◆ RECORD EXCERPTS ◆
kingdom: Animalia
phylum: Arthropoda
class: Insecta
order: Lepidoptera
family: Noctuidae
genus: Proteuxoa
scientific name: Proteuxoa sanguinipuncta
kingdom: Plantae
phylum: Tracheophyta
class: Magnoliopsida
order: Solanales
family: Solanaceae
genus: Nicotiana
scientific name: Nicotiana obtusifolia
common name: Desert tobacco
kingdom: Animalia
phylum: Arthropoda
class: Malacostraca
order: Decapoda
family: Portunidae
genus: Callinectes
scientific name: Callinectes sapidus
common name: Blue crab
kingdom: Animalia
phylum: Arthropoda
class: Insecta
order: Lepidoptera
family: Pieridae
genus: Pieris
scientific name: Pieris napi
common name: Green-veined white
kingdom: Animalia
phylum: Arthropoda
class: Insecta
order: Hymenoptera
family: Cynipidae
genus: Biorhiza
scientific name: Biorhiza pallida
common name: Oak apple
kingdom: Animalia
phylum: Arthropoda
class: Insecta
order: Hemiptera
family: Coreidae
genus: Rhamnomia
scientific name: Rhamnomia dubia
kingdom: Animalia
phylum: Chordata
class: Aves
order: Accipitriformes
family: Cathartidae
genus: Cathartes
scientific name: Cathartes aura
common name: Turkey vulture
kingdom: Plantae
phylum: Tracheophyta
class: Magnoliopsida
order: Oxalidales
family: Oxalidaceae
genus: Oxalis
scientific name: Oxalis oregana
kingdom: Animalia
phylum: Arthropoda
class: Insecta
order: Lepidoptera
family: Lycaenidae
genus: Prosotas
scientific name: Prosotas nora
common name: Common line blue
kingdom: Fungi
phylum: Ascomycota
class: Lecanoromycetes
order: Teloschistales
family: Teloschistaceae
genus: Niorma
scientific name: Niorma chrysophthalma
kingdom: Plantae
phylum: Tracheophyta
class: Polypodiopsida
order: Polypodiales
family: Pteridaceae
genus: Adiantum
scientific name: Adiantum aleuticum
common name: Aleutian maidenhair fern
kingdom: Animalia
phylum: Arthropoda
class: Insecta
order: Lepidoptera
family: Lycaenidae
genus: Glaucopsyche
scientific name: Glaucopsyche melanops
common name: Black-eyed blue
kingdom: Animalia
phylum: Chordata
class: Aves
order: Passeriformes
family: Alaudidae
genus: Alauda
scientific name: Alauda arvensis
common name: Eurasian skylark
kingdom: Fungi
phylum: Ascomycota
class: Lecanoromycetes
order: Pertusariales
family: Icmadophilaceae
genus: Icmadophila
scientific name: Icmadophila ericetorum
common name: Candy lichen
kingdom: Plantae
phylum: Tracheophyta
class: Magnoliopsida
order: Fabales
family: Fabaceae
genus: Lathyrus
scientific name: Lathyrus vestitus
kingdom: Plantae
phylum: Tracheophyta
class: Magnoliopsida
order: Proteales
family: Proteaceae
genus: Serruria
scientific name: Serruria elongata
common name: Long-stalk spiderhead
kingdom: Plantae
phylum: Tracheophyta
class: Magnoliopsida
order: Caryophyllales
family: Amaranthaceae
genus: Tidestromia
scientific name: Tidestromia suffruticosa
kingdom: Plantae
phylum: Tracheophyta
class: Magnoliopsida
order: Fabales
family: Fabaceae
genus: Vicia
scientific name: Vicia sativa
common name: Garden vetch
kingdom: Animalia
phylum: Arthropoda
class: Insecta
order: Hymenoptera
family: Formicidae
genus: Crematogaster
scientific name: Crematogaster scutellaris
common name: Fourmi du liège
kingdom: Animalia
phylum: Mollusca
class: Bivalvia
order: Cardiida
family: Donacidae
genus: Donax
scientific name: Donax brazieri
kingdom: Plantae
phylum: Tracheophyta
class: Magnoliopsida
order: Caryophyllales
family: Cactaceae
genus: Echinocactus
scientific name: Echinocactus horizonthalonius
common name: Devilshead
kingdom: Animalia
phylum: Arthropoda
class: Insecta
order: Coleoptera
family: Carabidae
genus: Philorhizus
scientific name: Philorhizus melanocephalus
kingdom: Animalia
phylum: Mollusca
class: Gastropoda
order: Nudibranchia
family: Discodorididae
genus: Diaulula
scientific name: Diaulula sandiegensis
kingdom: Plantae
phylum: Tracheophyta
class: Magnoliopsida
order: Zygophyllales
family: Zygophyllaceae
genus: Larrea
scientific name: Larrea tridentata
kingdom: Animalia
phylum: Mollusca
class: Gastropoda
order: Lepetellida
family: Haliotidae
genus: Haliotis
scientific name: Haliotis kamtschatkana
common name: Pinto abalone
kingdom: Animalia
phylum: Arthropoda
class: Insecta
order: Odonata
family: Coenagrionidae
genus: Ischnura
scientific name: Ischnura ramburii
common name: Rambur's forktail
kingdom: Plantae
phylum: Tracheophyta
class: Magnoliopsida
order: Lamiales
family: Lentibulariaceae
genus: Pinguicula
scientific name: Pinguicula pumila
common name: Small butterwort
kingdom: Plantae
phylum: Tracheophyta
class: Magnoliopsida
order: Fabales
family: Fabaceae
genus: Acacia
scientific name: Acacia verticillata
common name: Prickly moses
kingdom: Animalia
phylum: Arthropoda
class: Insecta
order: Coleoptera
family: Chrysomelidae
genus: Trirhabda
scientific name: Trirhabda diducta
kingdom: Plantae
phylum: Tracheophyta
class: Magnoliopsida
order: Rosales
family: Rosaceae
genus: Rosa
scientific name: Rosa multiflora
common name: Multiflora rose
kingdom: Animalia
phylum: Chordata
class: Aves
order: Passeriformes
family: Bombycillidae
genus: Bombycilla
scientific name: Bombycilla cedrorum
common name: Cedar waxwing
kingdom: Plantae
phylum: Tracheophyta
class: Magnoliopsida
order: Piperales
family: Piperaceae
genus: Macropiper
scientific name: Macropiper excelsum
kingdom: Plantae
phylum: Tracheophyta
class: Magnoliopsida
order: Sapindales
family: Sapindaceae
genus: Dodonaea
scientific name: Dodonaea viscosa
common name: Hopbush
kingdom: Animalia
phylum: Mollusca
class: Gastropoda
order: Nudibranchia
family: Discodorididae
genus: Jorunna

◆ TASK STATEMENT ◆
Could you copy out every line of the material above, character for character and in the same order?

◆ THE COMPLETED TASK ◆
kingdom: Animalia
phylum: Arthropoda
class: Insecta
order: Lepidoptera
family: Noctuidae
genus: Proteuxoa
scientific name: Proteuxoa sanguinipuncta
kingdom: Plantae
phylum: Tracheophyta
class: Magnoliopsida
order: Solanales
family: Solanaceae
genus: Nicotiana
scientific name: Nicotiana obtusifolia
common name: Desert tobacco
kingdom: Animalia
phylum: Arthropoda
class: Malacostraca
order: Decapoda
family: Portunidae
genus: Callinectes
scientific name: Callinectes sapidus
common name: Blue crab
kingdom: Animalia
phylum: Arthropoda
class: Insecta
order: Lepidoptera
family: Pieridae
genus: Pieris
scientific name: Pieris napi
common name: Green-veined white
kingdom: Animalia
phylum: Arthropoda
class: Insecta
order: Hymenoptera
family: Cynipidae
genus: Biorhiza
scientific name: Biorhiza pallida
common name: Oak apple
kingdom: Animalia
phylum: Arthropoda
class: Insecta
order: Hemiptera
family: Coreidae
genus: Rhamnomia
scientific name: Rhamnomia dubia
kingdom: Animalia
phylum: Chordata
class: Aves
order: Accipitriformes
family: Cathartidae
genus: Cathartes
scientific name: Cathartes aura
common name: Turkey vulture
kingdom: Plantae
phylum: Tracheophyta
class: Magnoliopsida
order: Oxalidales
family: Oxalidaceae
genus: Oxalis
scientific name: Oxalis oregana
kingdom: Animalia
phylum: Arthropoda
class: Insecta
order: Lepidoptera
family: Lycaenidae
genus: Prosotas
scientific name: Prosotas nora
common name: Common line blue
kingdom: Fungi
phylum: Ascomycota
class: Lecanoromycetes
order: Teloschistales
family: Teloschistaceae
genus: Niorma
scientific name: Niorma chrysophthalma
kingdom: Plantae
phylum: Tracheophyta
class: Polypodiopsida
order: Polypodiales
family: Pteridaceae
genus: Adiantum
scientific name: Adiantum aleuticum
common name: Aleutian maidenhair fern
kingdom: Animalia
phylum: Arthropoda
class: Insecta
order: Lepidoptera
family: Lycaenidae
genus: Glaucopsyche
scientific name: Glaucopsyche melanops
common name: Black-eyed blue
kingdom: Animalia
phylum: Chordata
class: Aves
order: Passeriformes
family: Alaudidae
genus: Alauda
scientific name: Alauda arvensis
common name: Eurasian skylark
kingdom: Fungi
phylum: Ascomycota
class: Lecanoromycetes
order: Pertusariales
family: Icmadophilaceae
genus: Icmadophila
scientific name: Icmadophila ericetorum
common name: Candy lichen
kingdom: Plantae
phylum: Tracheophyta
class: Magnoliopsida
order: Fabales
family: Fabaceae
genus: Lathyrus
scientific name: Lathyrus vestitus
kingdom: Plantae
phylum: Tracheophyta
class: Magnoliopsida
order: Proteales
family: Proteaceae
genus: Serruria
scientific name: Serruria elongata
common name: Long-stalk spiderhead
kingdom: Plantae
phylum: Tracheophyta
class: Magnoliopsida
order: Caryophyllales
family: Amaranthaceae
genus: Tidestromia
scientific name: Tidestromia suffruticosa
kingdom: Plantae
phylum: Tracheophyta
class: Magnoliopsida
order: Fabales
family: Fabaceae
genus: Vicia
scientific name: Vicia sativa
common name: Garden vetch
kingdom: Animalia
phylum: Arthropoda
class: Insecta
order: Hymenoptera
family: Formicidae
genus: Crematogaster
scientific name: Crematogaster scutellaris
common name: Fourmi du liège
kingdom: Animalia
phylum: Mollusca
class: Bivalvia
order: Cardiida
family: Donacidae
genus: Donax
scientific name: Donax brazieri
kingdom: Plantae
phylum: Tracheophyta
class: Magnoliopsida
order: Caryophyllales
family: Cactaceae
genus: Echinocactus
scientific name: Echinocactus horizonthalonius
common name: Devilshead
kingdom: Animalia
phylum: Arthropoda
class: Insecta
order: Coleoptera
family: Carabidae
genus: Philorhizus
scientific name: Philorhizus melanocephalus
kingdom: Animalia
phylum: Mollusca
class: Gastropoda
order: Nudibranchia
family: Discodorididae
genus: Diaulula
scientific name: Diaulula sandiegensis
kingdom: Plantae
phylum: Tracheophyta
class: Magnoliopsida
order: Zygophyllales
family: Zygophyllaceae
genus: Larrea
scientific name: Larrea tridentata
kingdom: Animalia
phylum: Mollusca
class: Gastropoda
order: Lepetellida
family: Haliotidae
genus: Haliotis
scientific name: Haliotis kamtschatkana
common name: Pinto abalone
kingdom: Animalia
phylum: Arthropoda
class: Insecta
order: Odonata
family: Coenagrionidae
genus: Ischnura
scientific name: Ischnura ramburii
common name: Rambur's forktail
kingdom: Plantae
phylum: Tracheophyta
class: Magnoliopsida
order: Lamiales
family: Lentibulariaceae
genus: Pinguicula
scientific name: Pinguicula pumila
common name: Small butterwort
kingdom: Plantae
phylum: Tracheophyta
class: Magnoliopsida
order: Fabales
family: Fabaceae
genus: Acacia
scientific name: Acacia verticillata
common name: Prickly moses
kingdom: Animalia
phylum: Arthropoda
class: Insecta
order: Coleoptera
family: Chrysomelidae
genus: Trirhabda
scientific name: Trirhabda diducta
kingdom: Plantae
phylum: Tracheophyta
class: Magnoliopsida
order: Rosales
family: Rosaceae
genus: Rosa
scientific name: Rosa multiflora
common name: Multiflora rose
kingdom: Animalia
phylum: Chordata
class: Aves
order: Passeriformes
family: Bombycillidae
genus: Bombycilla
scientific name: Bombycilla cedrorum
common name: Cedar waxwing
kingdom: Plantae
phylum: Tracheophyta
class: Magnoliopsida
order: Piperales
family: Piperaceae
genus: Macropiper
scientific name: Macropiper excelsum
kingdom: Plantae
phylum: Tracheophyta
class: Magnoliopsida
order: Sapindales
family: Sapindaceae
genus: Dodonaea
scientific name: Dodonaea viscosa
common name: Hopbush
kingdom: Animalia
phylum: Mollusca
class: Gastropoda
order: Nudibranchia
family: Discodorididae
genus: Jorunna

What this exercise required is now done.